I am not a hunter, in fact haven’t hunted in over 40 years, but, as I said, I grew up in a family of them, and a brother, at least two nieces and a great-nephew, are still avid hunters. The great-nephew, now age 12, got his first deer last season, I think, a clean shot at 300 yards (length of three football fields laid end-to-end). In my distant youth I might have been able to make that shot--heck, I was top marksman in my company in army basic training, back in the proverbial day, once earning myself a ride back to camp from the firing range after hitting 80 of 80 popup targets. I do know the skill and single-minded concentration and sheer focus involved.

Done right, hunting is an admirable sport, and, while I hate the fact that it involves killing animals, I recognize that so, also, do many of my own meals, although obviously I am not personally killing them. Throw in a couple of other pieces of “trivia,” for instance that hunting license fees pay for a lot of wildlife conservation efforts, and that hunting helps keep the deer population down, and it’s hard to be “anti” hunting. As I’ve told my brother, I would rather he kill a deer with his rifle, than I do it with my car. Despite spending so much time with my “head in the clouds,” at heart I am a pragmatist.

Actually it was a cat that made me give up the sport forever. Her name was Smoky, because she was a fluffy, gray tiger-striped ball of fur when we first acquired her, I no longer remember how. She wasn’t the first cat I had adopted as “mine” (despite it being the “family’s” cat): There had been a Siamese I named “Chang,” and at least two black tomcats I named, for no particular reason, “Christopher.” She would be the last cat I would adopt for close to 30 years, though.

I was in the neighborhood of 11 or 12, and Smoky was maybe six months old when she crawled up under the hood of a car, one late fall or early winter day. Our cats were all outdoor cats--I’m not sure “housecats” even existed outside of cities, back then, although I suppose they did. Generally they did just fine, bedding down in hay in the barn, cuddling up together. But there was no warmth like the warmth beneath the hood of a car.
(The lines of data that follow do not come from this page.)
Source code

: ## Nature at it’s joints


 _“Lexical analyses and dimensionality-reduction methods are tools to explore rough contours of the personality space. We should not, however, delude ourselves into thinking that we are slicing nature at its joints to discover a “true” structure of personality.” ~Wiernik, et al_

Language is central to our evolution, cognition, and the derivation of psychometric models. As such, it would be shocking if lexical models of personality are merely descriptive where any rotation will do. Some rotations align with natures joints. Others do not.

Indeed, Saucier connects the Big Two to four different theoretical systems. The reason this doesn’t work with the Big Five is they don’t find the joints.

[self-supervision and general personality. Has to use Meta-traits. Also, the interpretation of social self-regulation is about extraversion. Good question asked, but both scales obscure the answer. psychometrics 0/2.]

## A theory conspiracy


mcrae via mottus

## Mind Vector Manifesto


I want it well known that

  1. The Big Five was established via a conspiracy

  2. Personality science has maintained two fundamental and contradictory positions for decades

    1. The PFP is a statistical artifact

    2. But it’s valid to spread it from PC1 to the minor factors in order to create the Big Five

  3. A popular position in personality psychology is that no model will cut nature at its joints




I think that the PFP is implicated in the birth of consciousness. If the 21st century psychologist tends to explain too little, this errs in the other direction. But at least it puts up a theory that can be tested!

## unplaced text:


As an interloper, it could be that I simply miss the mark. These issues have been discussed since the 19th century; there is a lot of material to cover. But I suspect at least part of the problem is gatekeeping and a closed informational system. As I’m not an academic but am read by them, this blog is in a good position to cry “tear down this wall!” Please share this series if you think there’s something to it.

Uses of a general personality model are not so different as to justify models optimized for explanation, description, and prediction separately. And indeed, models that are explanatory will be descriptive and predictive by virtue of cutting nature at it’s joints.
Unlike today’s cars, which, when you open the hood it’s like opening a can of sardines, everything packed edge-to-edge, cars back then had almost enough room under the hood to set up a cot.

Cats, of course, loved that.

We were headed to town for something or other that day. Mom turned the key in the ignition, and immediately Smoky came careening out from beneath the car and went cart-wheeling across the driveway before coming down in a tiny furry heap. We assumed she was dead, and of course I was heartbroken, but for some reason we didn’t check on her at that moment. She wasn’t the first of our cats to come to a similar end, after all.

When we did get back a while later, I found that she was still breathing, barely, and grievously wounded. She needed to be “put out of her misery.” (Spare me the judging, please. That was then, and there, a wholly different time and place; I’m not sure the local vets even knew HOW to take care of small animals, and even if they did, most farm families didn’t have money lying around to invest in expensive surgeries, etc., for “utility” animals, no matter how much we might love them.)


As Smoky’s “owner,” the duty fell to me.

I went upstairs, got my .22 and a single bullet, then carried Smoky as gently as I could over to a corner of the field, lay her down as gently as I could, then put that single bullet through her head. And then I buried her.


I have not intentionally killed a living thing, aside from one rattlesnake and countless flies, since that day.

Anyway, I’ll be glad when hunting season is over, and so will my dogs.

But while I will never hunt again, at least for “game” (I may spend a lot of time hunting for a new job, or meaning or purpose in life, etc.), I will also never “judge” the sport. The fact that I do not, or can not do it, does not mean that I should take up arms against it.

Sometimes seeing both sides of an issue can suck.